I used to have to listen hard to hear God’s still small voice, yet I had no trouble hearing people whispering in the hallways about me.  “Does she know that color looks awful on her? She didn’t earn that promotion. Look how fat she is.  What a dummy, can’t even run a network.”  And who did I listen to?  All the voices in the hallways.  All the people who called me a failure behind closed doors.  All the people who said I couldn’t do that because I am a woman.  All the people whose cruel taunts said I was worthless and unnecessary.  Amid the rumbling of all those voices I couldn’t hear the whisper that said, “You are my child.  I made you exactly the way you needed to be made.  I have plans for you. My blessings are right around the corner.”
These days I talk about being blessed by cancer.  I’m sure some people think I’m mad.  Even some of my family members think I’ve lost my mind. Cancer kills people, so how can it possibly be a blessing? No one in their right mind would call cancer a blessing!  God used it to teach me more about him and his plan for my life, though I’m still not exactly sure where that plan is leading me.  It was necessary to taste the bitter before I could taste the sweet.  There is much truth to the idea that you cannot minister to others without having been through the fire and come out on the other side stronger in your faith.
I’ve had people ask me how I can be happy about cancer.  It’s certainly not because I have any power over cancer, nor am I in denial.  I am happy because the source of my strength and joy is Christ.  He is the anchor that holds even through the worst storm I could imagine.  He is the unmovable, unstoppable force that stands me up and propels me forward. I may be battered and broken but that happens to be exactly what God is looking for.  God uses common, broken but willing vessels to do great things for his Kingdom.  I hope to be one of those willing vessels God uses to touch someone else’s life for the Kingdom.                                                                       

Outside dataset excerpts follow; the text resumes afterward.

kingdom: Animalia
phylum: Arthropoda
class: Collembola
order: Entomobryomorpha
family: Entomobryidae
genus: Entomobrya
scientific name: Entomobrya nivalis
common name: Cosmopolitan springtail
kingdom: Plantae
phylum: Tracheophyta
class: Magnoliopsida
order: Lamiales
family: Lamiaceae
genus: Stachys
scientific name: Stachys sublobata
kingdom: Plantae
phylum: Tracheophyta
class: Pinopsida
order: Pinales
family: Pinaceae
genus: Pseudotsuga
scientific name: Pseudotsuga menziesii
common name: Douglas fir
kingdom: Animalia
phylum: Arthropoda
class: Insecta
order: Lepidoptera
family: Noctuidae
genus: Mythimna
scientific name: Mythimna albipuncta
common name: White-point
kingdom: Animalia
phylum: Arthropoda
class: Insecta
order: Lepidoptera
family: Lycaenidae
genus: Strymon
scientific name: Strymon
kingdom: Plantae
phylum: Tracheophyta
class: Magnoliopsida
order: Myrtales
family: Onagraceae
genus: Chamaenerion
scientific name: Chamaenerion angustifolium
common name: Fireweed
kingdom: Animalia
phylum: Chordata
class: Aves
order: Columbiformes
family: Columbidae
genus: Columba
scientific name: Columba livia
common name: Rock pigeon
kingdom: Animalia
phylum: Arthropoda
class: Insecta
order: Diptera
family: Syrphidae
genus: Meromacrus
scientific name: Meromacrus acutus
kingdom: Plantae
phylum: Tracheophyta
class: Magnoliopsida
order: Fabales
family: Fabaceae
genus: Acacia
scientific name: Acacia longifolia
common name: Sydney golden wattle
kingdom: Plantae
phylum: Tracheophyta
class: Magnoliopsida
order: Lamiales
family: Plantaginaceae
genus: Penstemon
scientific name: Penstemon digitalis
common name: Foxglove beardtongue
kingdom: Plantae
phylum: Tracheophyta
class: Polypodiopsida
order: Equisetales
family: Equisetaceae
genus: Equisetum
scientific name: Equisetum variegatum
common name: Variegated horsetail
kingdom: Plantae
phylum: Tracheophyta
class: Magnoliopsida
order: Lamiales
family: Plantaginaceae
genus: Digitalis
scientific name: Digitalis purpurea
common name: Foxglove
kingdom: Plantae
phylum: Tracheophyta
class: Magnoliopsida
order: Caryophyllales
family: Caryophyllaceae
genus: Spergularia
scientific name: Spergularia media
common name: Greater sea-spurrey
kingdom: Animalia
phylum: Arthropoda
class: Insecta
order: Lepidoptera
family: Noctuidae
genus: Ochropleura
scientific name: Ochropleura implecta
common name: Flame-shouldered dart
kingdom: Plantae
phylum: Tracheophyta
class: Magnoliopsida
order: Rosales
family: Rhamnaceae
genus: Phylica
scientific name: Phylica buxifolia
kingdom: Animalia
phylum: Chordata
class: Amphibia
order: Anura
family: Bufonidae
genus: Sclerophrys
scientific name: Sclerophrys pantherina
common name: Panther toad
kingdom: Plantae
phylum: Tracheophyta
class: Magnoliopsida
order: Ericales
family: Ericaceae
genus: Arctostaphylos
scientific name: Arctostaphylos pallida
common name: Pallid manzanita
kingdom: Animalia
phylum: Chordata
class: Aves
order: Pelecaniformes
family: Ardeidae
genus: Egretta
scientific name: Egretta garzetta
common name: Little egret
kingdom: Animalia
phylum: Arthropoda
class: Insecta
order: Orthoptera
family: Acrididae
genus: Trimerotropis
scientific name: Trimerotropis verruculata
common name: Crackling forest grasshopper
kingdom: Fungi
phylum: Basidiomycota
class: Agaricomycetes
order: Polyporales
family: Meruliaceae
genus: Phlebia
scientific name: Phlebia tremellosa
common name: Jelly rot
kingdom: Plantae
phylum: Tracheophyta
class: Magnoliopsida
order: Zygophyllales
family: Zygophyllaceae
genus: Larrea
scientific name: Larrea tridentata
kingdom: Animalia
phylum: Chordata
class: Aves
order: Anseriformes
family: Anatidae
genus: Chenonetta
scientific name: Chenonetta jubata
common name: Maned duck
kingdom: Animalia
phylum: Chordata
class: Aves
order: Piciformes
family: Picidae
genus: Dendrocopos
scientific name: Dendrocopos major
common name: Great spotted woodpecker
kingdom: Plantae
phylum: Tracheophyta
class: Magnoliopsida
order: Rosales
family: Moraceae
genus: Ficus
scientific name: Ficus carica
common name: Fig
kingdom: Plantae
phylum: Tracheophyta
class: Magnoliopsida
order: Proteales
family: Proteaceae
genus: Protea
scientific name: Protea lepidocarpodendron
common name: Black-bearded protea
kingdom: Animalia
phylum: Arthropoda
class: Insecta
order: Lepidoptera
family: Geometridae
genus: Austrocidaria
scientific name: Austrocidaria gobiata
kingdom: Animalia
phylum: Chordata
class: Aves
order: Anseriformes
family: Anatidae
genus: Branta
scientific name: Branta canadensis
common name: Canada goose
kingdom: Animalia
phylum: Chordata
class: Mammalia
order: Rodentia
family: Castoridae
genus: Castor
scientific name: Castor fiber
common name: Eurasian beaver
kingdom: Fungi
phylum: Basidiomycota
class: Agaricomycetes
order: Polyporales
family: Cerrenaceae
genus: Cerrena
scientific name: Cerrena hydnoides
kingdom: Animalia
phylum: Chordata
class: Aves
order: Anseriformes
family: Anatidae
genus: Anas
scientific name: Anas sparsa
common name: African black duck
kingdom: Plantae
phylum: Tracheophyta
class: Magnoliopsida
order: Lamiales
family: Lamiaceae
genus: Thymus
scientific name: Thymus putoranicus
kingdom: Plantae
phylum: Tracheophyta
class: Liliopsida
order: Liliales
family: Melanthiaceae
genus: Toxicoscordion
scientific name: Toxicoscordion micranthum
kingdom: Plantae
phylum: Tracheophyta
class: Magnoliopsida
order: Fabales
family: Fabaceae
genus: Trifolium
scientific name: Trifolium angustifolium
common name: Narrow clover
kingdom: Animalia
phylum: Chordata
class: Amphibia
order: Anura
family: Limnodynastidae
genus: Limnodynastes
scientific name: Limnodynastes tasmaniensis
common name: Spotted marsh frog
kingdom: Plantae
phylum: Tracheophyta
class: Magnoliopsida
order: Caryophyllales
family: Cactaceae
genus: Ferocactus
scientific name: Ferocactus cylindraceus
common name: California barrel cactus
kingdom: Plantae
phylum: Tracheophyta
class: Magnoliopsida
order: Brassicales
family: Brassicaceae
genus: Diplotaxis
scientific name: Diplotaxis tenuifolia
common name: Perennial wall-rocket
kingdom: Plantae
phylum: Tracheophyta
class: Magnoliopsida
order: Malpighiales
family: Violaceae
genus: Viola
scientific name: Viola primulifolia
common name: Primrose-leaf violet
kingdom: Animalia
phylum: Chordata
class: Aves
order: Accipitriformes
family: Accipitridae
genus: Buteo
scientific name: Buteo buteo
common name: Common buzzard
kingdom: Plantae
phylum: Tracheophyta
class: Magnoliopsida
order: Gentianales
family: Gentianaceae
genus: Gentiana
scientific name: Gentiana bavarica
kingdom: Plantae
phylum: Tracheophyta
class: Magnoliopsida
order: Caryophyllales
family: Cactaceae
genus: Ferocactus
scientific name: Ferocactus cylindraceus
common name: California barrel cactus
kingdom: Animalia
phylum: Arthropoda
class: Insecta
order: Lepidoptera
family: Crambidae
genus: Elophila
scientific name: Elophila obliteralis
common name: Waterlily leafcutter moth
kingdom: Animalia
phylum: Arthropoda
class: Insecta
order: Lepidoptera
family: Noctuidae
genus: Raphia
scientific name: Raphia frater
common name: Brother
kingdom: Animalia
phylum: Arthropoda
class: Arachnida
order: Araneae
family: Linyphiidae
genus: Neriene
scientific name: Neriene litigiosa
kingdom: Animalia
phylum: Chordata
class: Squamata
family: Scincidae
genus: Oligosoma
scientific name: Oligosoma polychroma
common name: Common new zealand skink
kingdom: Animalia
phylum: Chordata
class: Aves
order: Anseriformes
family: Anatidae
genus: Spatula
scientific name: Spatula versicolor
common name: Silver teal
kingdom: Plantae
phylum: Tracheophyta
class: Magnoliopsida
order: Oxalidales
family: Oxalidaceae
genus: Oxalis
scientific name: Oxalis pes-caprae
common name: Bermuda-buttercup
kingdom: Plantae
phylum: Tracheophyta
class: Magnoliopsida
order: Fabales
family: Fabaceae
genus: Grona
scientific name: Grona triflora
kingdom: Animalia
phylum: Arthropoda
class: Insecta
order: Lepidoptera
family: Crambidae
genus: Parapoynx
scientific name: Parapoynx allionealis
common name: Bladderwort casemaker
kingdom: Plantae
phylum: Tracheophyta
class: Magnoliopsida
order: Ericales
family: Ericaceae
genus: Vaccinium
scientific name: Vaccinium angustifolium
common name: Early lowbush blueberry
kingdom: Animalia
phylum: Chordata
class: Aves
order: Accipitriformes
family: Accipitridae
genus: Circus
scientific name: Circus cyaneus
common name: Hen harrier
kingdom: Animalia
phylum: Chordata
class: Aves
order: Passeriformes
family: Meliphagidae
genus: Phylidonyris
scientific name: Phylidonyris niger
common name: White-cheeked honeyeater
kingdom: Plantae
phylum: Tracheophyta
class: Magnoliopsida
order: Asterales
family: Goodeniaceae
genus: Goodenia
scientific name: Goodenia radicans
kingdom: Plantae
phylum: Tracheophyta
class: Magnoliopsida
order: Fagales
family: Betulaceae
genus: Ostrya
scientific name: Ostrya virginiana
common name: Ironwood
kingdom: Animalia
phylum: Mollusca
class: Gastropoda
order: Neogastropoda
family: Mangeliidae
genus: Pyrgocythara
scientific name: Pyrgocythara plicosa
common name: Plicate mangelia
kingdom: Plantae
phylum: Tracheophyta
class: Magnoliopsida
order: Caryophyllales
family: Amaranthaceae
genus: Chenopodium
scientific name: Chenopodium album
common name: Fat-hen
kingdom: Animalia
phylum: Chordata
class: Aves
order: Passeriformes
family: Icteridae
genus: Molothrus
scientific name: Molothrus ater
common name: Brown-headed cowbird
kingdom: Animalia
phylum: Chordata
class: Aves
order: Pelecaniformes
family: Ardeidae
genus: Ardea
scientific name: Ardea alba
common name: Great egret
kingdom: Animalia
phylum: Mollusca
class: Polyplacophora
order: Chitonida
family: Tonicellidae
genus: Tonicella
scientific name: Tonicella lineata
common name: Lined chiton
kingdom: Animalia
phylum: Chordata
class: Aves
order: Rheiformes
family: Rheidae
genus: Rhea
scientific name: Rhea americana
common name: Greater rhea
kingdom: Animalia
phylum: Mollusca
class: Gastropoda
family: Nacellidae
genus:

God’s blessings aren’t always what we think they should be.  I wouldn’t have thought cancer to be one but it has been.  It has given me the opportunity to walk down a path I would never have gone down without it.  For along with the blessing of cancer has come the blessing of being able to share someone else’s pain, of being able to see joy instead of sorrow, and being able to rest in the arms of a loving Savior.  There are many things I don’t know about tomorrow but I know the God who makes every tomorrow and I know he holds my hand.
Circumstances often dictate our behavior.  Tragedies will turn us into defeated, hurting people.  If we let them, these events will keep us right where the enemy wants us – sucked into a hole so deep we cannot escape.  He knows exactly when and where to strike.  He uses everything at his disposal – places, people, events, disease, emotional distress, whatever he can get his hands on, wherever he can find a crack. My task, as I see it, is to fill those cracks with God so that the enemy cannot find purchase in my life to take me down into the depths of despair and defeat.  When God is there, Satan is forced to flee.  
We walk by faith through fire knowing that God is right there with us.  His Son walked through fire for us all the way to Calvary.  Cancer is nothing compared to what my Lord suffered.  Yes, he agonized in the garden all alone, forsaken by his friends.  Still he said, “Your will be done not mine.”  He said it on the cross, struggling to remain upright, fighting against the pain in his body, knowing he had done nothing to deserve what he willingly took.  If he can deal with that kind of agonizing bonfire, surely I should be able to walk through the flutter of a match called cancer and beyond.